A Great Teaching Web Site!
I came across this while cruising the web. Professor Steffens has the class turn in their work as comments on his topic. I read some of the student work and enjoyed it. I wanted to quote some for my posts but I wasn’t sure how Professor Steffens would feel about, you know, professional courtesy.
This is a great teaching method and it’s a fun read to see what the students can make of current journalism.
James Pilant
http://econ1051.wordpress.com/
Economics for the School of Journalism
Extra credit for spring 2013
Economic news is everywhere, and your job is to find it and relate it to our Hubbard and O’Brien text.

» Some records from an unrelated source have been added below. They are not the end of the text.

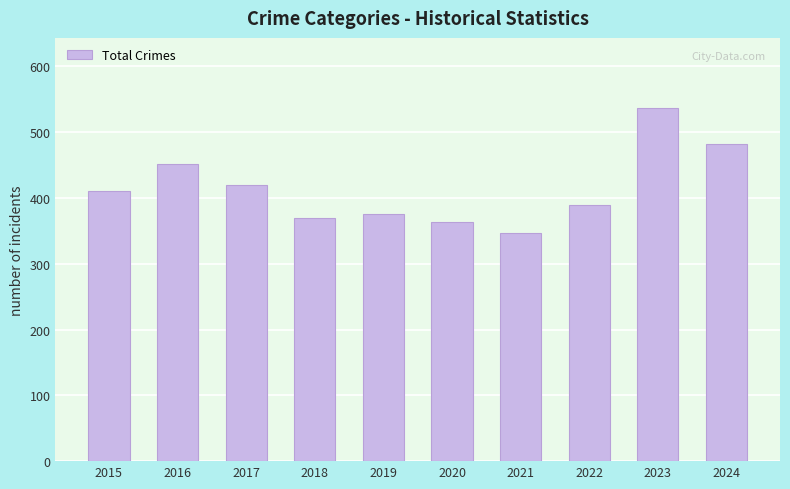

True or false: the data shows 375 at 2019.

True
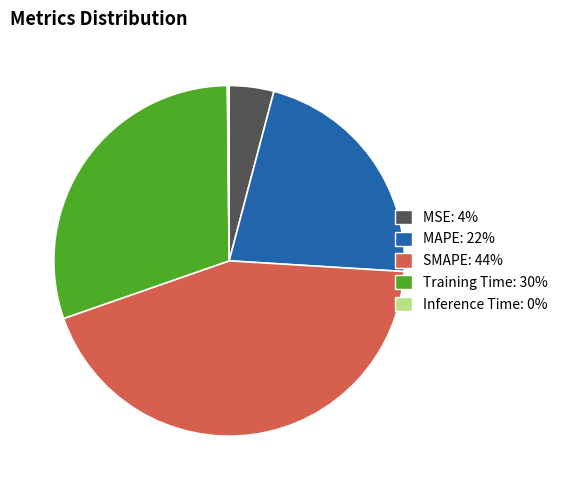

Do SMAPE and MSE together represent more than half of the pie?

No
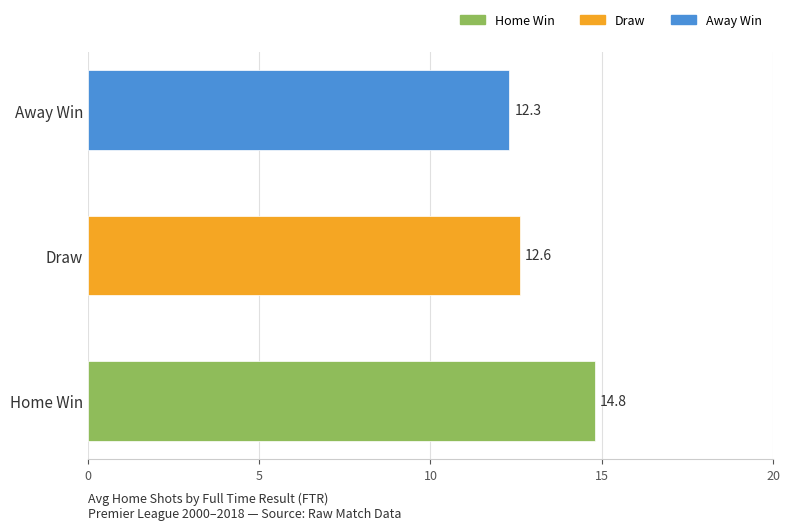

Which category has the lowest value across all series?

Away Win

Find an article in the New York Times, Wall Street Journal or USA Today. You can find these articles on line. Summarize the article and relate it to our text. You can see what other students have done as a guide. We’re looking for four-five paragraph posts. Each post is 3 points, and you can do 4, for a total of 12 points!
All you have to do is find your article, write about it, with a link and make sure I know your pawprint! I left a few from last semester to show you the way…To Post — just type your comments into the REPLY window at the end of the other posts…
Prof. Steffens
From around the web.
From the web site, Real-world Economics Review Blog.
http://rwer.wordpress.com/2014/01/24/teaching-economics-new-developments-in-economic-education/
In 2001 French economics students petitioned their professors for a more realistic and pluralist teaching of economics. Since then, several books have been written on how to teach pluralist economics, including John Groenewegen’s Teaching Pluralism in Economics (Edward Elgar, 2007); Edward Fullbrook’s Pluralist Economics (Zed, 2009) and Jack Reardon’s Handbook of Pluralist Economics Education (Routledge, 2009). A new journal exclusively devoted to discussing how to implement pluralism in the classroom – the International Journal of Pluralism and Economics Education – was founded by Jack Reardon. And several global organizations- the World Economic Association, the Association of Heterodox Economics, besides the International Confederation of Associations for Pluralism in Economics, for example – have emphasized the need for changes in economics curriculum.
Considering this background, this blog welcomes all the attempts that emphasize the need for further changes in teaching economics.